Every foray into the forest brings us face-to-face with wildlife, most notably gorillas. In one day we tally four separate encounters, and by the end of the trip we have found 15 gorilla groups. A couple of silverbacks, or mature males, go through the motions of halfhearted charges, but most do not come forward even in response to distress calls and hand clapping by apprehensive females when we get between them and the males. We take to calling these circumspect males the "pacifist gorillas of Ndoki." The gorillas also seemed blithely unaware that they are supposed to be ungainly in trees. One giant silverback jumped between several trees and ended up 50 m (160 ft.) from the ground at the very top of the canopy.
Exploring this rich, fecund world is the high point of the expedition. In camp we eat pasta flavored with dried soups and sausages, but Fay uncovers more exotic treats on the forest floor. He likes to pick up half-eaten fruits left by the animals and to sample the untouched parts. I try the juicy kernels of a Myrianthus arboreus fruit and decide that gorillas know a good taste when they find one.
Fay's attitude toward the question of what foods people might take from the Ndoki has changed over the years. During his first ventures into the forest, he allowed the Pygmies to catch a duiker every two days, arguing that such brief hunts would in no way affect the forest. Since then, however, he has realized that conservationists should not introduce hunting where animals have never learned to fear humans. Moreover, only if there is a total ban on hunting will the Pygmies resist the temptation to exploit this immensely productive ecosystem.
It is during our hike back toward the Ndoki River that we come upon the band of chimps -- an encounter Fay calls "the signal wildlife experience" of his 14 years in Africa. The ruckus the apes raise begins with threats and distress calls, but some of them seem to let out the hoots that chimps use to greet one another. I would like to think these chimps have the capacity to welcome the apelike aliens into their forest.

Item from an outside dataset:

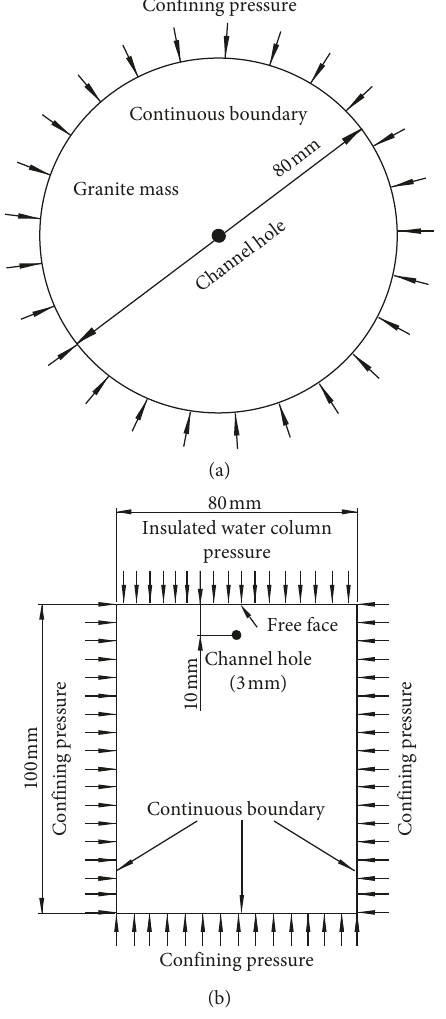
Figure 6: Models of EPB in granite under confining pressure: (a) Surface damage and (b) internal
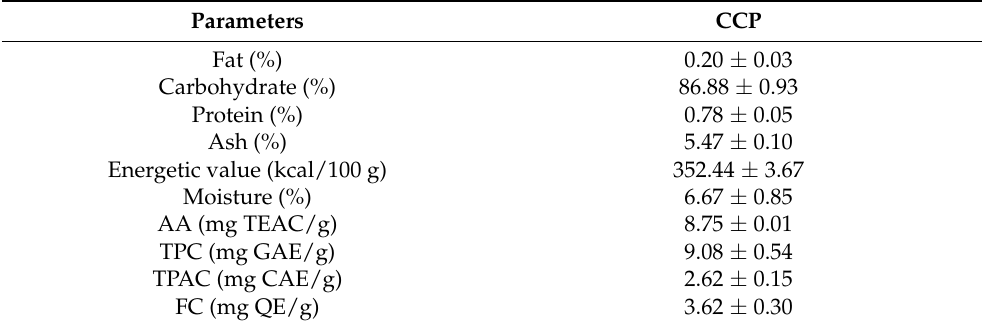
Table 1. Composition, energetic value, antioxidant activity, and polyphenolic compounds of Cor- nelian cherry powder.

We hike out of the Ndoki in two days, covering more than 30 km in the last 24 hours. It would be rough going for a distance runner, but I am in no shape for the trip at all. An insect has apparently injected me with one of the countless toxins found in the jungle, and I come down with pleurisy-like symptoms that make every breath painful. It is probably dengue fever, also called breakbone fever. Whatever it is, the final day's march is sheer hell. As at the beginning of the trip, darkness falls when we are still several kilometers from Bomassa, and we walk the last stretch by failing flashlights. At 9 p.m. I stumble, exhausted, aching and 14 lbs. lighter, into the base camp.